法律に明るいわけではないので、単なる茶飲み話と断っておきます。某国民放送局の職員が裏金を溜め込んで私的に使っていたことが明るみに出て以来、抗議の意思を持って受信料を払わない国民が増えているそうでして、2005年9月現在、契約をしていない、あるいは契約しているが不払いの合計は国民3人に1人にものぼるそうです。

これではこの先、経営が成り立たなくなる恐れがあると考えた某国民放送局は「体質改善・経営努力はいたします。が、支払っていただかなければ法的手段に訴え、裁判所から支払命令書を送ります」と、最後の切り札とも思える罰則というか、脅しをちらつかせ逆切れしてしまいました。
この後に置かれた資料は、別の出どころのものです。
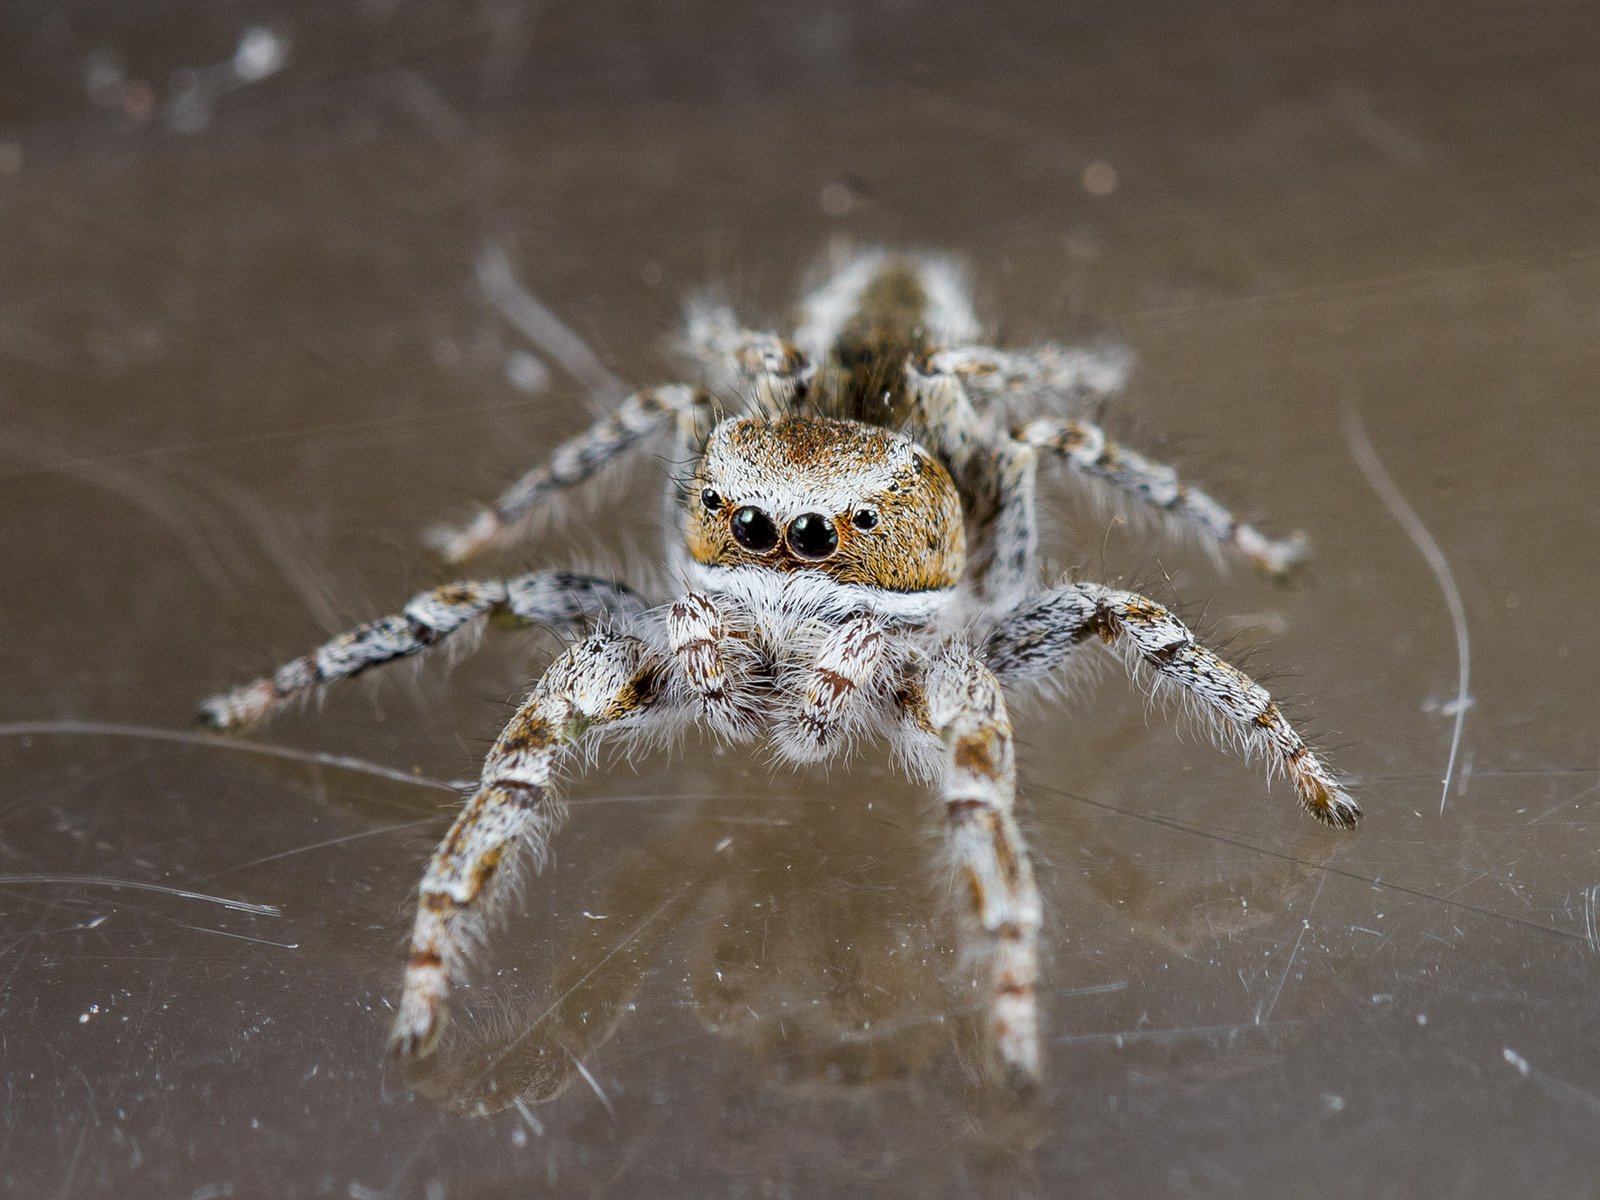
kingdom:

ということは「今まで支払わなかったことで罰を受けた人はなかったのか」初めて知ったのです。普通、滞納率3割になるまで放っておく民間企業なんてないやろ。なるほどねぇ、それでも十分やっていけるだけの収入があったってことやねぇ、さすが某国民放送局、建物と同じで余裕の大きさ。

仕組みがオモロ気なのでちょっとばかり調べてみると、☆テレビを設置したら契約意思の有無を問わず、契約内容の諾否を問わず、某国民放送局と受信契約を結ばなければならない☆受信契約を結んだが最期、受信料支払いの義務が生じる。これが大きな2本柱のようですね。今は罰則がないので不払いでも何らお咎めはないけど、これからは罰則を設けますよということらしいです。

ところがこの罰則「受信契約していて」支払いが滞っている「未払い」に対する罰で、同じく支払っていない未契約者は「未払い」ではなく罰は及ばないみたいなのです。つまりやねぇ、未契約者はまず契約者にならないことには受信料を支払うことができず、そのうえ、どの時点で契約するとは決められてないし、無契約の罰もないみたい、ケッタイななぁ。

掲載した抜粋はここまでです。